Now, with the image of him seeing you in your head, stay in his chair and think about all the problems he has today. All the things that occurred before you even walked into his office. Think about the problems he faces after you leave. Now think about the what you are wishing to discuss with him today. How are you going to weave it into the things that are affecting his workday? What does this sound like and feel like when you bring it up? Is it addressing something that is affecting him today? Could it be that what you are proposing will prevent a problem? Or is what you are bringing him something that is out-of-sync with his world?

These are important points to ponder. It's not for the amateur, that's for sure. Be you sure you do this - every single time you meet with the client.

Suspending Judgment
Here's something we all like to do, because we are human, is judge others. Judging usually comes in the form of an evaluation. We are trying to label the other person. There is a part of this judging that comes from us trying to determine if this person is in some form a threat to us. This is a throwback to our primordial days, before we so-called "evolved." 

Today judging others is more of figuring out where the person fits into our "labeling" bucket - so our brain can categorize the other person. And it is also a part of us, that wants to be able to tell someone who this person is and what he is like when we talk to others.

If you can suspend judgment - you will be a far better listener. Unfortunately, suspending judgment harder than one would suspect.
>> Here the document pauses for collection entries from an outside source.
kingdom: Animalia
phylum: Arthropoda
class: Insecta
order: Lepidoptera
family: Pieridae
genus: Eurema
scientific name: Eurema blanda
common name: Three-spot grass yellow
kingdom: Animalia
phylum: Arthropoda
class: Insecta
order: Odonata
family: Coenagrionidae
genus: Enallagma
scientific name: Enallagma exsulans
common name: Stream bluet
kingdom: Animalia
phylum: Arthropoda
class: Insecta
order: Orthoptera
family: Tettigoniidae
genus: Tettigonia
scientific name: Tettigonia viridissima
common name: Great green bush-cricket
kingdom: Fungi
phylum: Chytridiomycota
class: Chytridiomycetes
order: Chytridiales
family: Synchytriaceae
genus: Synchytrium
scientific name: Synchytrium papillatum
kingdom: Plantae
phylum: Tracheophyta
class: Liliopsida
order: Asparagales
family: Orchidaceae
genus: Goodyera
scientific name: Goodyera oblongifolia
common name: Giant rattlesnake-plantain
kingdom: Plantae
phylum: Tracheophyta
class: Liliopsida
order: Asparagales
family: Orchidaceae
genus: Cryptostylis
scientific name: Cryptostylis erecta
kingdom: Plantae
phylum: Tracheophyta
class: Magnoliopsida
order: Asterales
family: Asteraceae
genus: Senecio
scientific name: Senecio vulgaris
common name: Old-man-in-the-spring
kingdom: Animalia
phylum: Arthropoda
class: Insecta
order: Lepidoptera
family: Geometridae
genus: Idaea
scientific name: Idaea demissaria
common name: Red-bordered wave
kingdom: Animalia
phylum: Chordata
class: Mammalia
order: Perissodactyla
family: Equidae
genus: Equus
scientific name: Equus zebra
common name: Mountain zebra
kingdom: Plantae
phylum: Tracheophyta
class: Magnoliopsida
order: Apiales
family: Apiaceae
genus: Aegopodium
It’s about removing any judgment, evaluations, labeling, and criticisms that can cloud our frame of reference and get in the way of helping the client solve his problems.

To help suspend judgment and criticism, ask yourself these questions when sitting there listening to the client:
  1. What is the nature of the problem?
  2. How is the client describing it?
  3. What words are coming up repeatedly in his description?
  4. What areas does the client deem essential and critical to the solving of his problem?
  5. Are there seemingly trivial issues and are there crucial issues?
  6. What is crucial to him personally: value? time? prestige? security? acknowledgment?

These questions help focus you on the nature of the problem and keep your mind away from wanting to judge and evaluate the person.

Thinking About Ourselves - Or How To Be More Genuine
Being self-concerned is essentially being human. We are all self-concerned whether we admit it or not. How self-concerned we tend to be is another story, however. It we are so self-concerned to the point of self-absorption, then we block out outside points of reference, ideas, and information trying to get through. On the other hand, too little self-concern creates other problems to the point of acting like a martyr. And even then some would say that is even more self-concern showing up in trying to get others to think well of them.

Thinking too much about ourselves, how we look or how we are coming across, blocks communication. The way around this is to be truly interested in what the client has to say. Listen with your entire body. Feel what he feels, not what you feel or what you want or how you want to be perceived.

When you stop thinking about yourself and how you look - you become - more genuine. The genuineness opens up the communication and the client becomes more at ease in discussing the nature of his problems.